** Material for the task **
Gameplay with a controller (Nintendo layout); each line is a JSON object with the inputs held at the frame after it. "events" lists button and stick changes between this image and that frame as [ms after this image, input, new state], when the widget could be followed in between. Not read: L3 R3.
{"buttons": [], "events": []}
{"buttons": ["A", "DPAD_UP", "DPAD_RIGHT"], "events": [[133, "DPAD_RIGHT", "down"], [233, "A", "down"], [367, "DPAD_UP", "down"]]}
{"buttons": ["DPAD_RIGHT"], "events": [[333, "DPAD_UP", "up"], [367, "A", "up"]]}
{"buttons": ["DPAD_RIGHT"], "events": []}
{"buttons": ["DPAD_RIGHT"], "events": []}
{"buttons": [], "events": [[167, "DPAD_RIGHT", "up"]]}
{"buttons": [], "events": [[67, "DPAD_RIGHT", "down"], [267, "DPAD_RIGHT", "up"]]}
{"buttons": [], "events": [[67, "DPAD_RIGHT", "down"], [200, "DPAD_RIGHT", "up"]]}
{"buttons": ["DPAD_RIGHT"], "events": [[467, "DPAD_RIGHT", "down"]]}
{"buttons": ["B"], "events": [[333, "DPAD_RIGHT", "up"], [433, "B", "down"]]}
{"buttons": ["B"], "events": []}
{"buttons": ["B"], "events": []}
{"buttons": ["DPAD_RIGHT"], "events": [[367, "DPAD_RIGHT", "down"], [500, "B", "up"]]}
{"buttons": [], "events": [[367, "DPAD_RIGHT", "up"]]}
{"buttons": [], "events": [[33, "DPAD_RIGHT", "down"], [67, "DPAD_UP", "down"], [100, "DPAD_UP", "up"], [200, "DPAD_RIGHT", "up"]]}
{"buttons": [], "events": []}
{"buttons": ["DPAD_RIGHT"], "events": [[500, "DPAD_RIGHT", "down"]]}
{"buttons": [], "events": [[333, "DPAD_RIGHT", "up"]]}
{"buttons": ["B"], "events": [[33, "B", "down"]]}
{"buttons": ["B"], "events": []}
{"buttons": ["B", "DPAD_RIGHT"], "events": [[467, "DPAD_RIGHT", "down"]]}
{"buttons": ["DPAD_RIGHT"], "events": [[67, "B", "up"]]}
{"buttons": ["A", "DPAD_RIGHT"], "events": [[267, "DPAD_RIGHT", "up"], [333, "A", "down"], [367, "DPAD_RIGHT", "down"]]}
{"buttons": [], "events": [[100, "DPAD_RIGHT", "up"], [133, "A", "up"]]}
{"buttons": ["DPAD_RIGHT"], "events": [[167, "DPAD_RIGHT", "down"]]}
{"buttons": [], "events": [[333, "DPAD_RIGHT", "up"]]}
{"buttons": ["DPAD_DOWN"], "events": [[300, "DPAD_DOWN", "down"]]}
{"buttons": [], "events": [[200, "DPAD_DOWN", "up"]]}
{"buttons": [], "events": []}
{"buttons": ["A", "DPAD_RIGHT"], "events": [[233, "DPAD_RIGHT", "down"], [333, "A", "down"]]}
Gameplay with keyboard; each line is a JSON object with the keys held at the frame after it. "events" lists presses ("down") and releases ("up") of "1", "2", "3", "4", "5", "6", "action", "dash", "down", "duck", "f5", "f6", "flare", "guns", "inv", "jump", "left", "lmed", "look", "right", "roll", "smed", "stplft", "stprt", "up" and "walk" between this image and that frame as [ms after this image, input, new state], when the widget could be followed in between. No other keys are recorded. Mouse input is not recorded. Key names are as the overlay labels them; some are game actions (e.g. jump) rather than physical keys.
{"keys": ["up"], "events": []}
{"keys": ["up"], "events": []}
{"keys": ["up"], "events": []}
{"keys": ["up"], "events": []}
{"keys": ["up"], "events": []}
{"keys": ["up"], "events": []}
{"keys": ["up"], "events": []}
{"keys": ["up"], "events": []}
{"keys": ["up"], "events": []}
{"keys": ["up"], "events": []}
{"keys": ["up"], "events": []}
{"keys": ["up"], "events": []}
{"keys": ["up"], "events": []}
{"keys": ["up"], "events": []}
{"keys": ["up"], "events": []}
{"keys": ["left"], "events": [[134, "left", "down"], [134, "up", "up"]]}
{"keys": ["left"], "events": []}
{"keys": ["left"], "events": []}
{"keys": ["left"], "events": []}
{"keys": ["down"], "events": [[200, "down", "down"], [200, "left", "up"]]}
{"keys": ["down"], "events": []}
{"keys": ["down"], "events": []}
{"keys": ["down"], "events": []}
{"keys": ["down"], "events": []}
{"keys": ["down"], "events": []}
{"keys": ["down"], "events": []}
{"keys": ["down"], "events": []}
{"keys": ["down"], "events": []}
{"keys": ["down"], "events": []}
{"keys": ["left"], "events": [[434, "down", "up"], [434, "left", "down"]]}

** What is needed **
Look through the entries above, find each line containing "image", and copy it.

** Answer **
Gameplay with a controller (Nintendo layout); each line is a JSON object with the inputs held at the frame after it. "events" lists button and stick changes between this image and that frame as [ms after this image, input, new state], when the widget could be followed in between. Not read: L3 R3.
Gameplay with keyboard; each line is a JSON object with the keys held at the frame after it. "events" lists presses ("down") and releases ("up") of "1", "2", "3", "4", "5", "6", "action", "dash", "down", "duck", "f5", "f6", "flare", "guns", "inv", "jump", "left", "lmed", "look", "right", "roll", "smed", "stplft", "stprt", "up" and "walk" between this image and that frame as [ms after this image, input, new state], when the widget could be followed in between. No other keys are recorded. Mouse input is not recorded. Key names are as the overlay labels them; some are game actions (e.g. jump) rather than physical keys.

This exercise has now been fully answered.